Would you transcribe exactly the lines from the one containing "book stack: none" to the last line of the data below, both ends included, but none of the pictures?

Given information »

═══

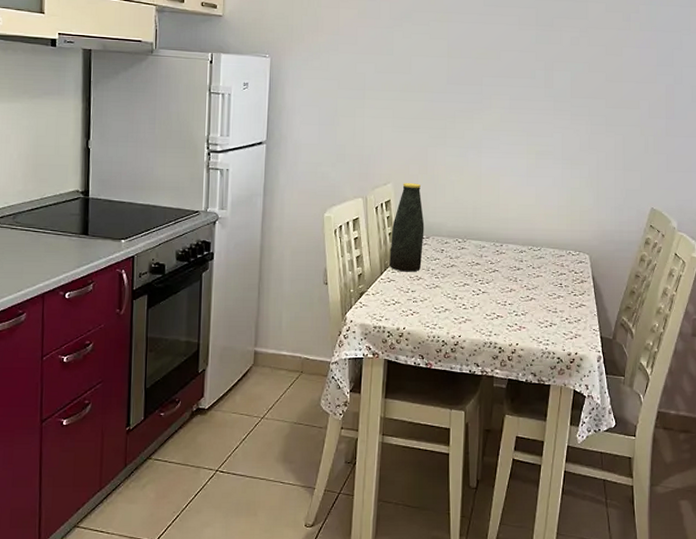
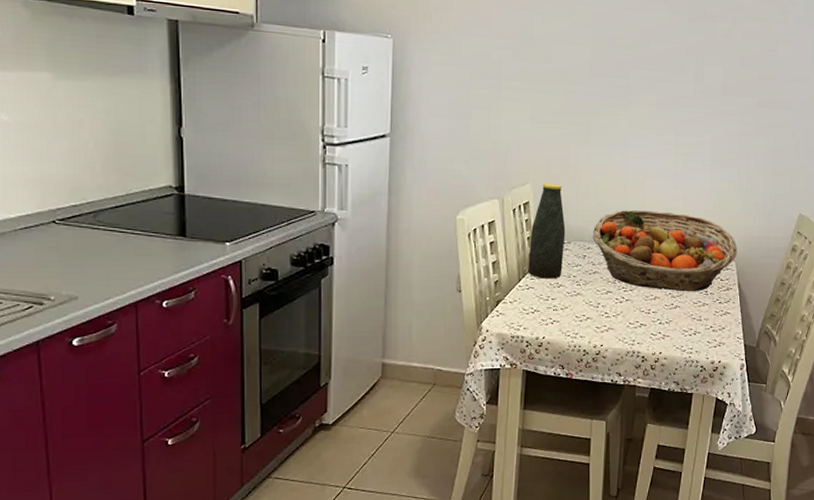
fruit basket: none [449,206,590,285] -> present [592,209,737,292]

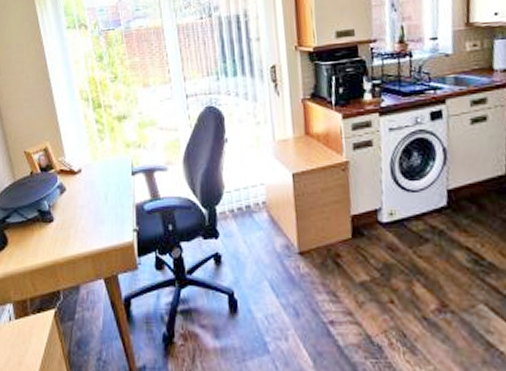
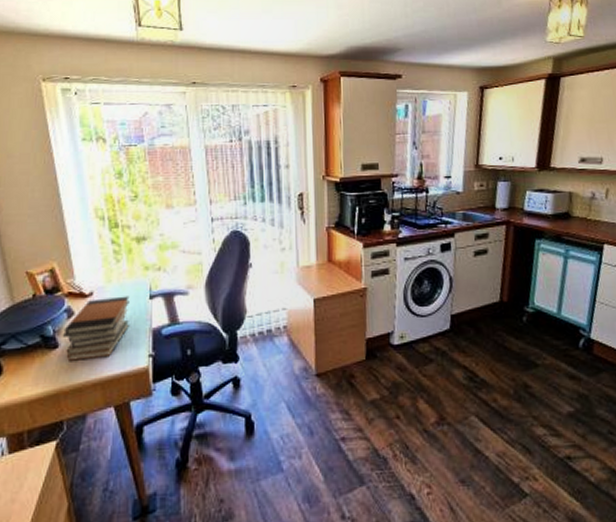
book stack: none [56,172,114,234] -> present [62,296,130,361]

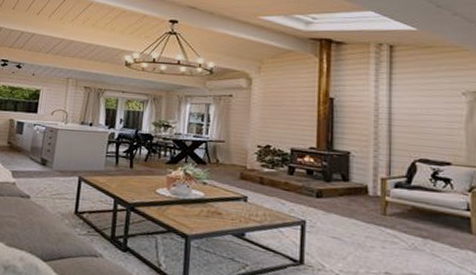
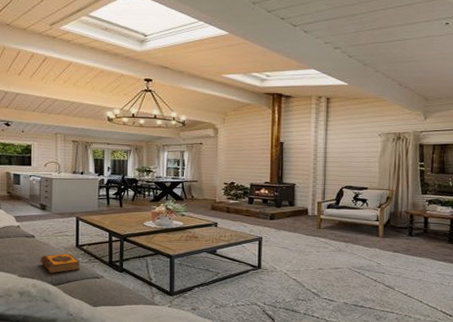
hardback book: none [32,220,78,246] -> present [40,253,80,274]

═══

Exercise answer »
book stack: none [56,172,114,234] -> present [62,296,130,361]

hardback book: none [32,220,78,246] -> present [40,253,80,274]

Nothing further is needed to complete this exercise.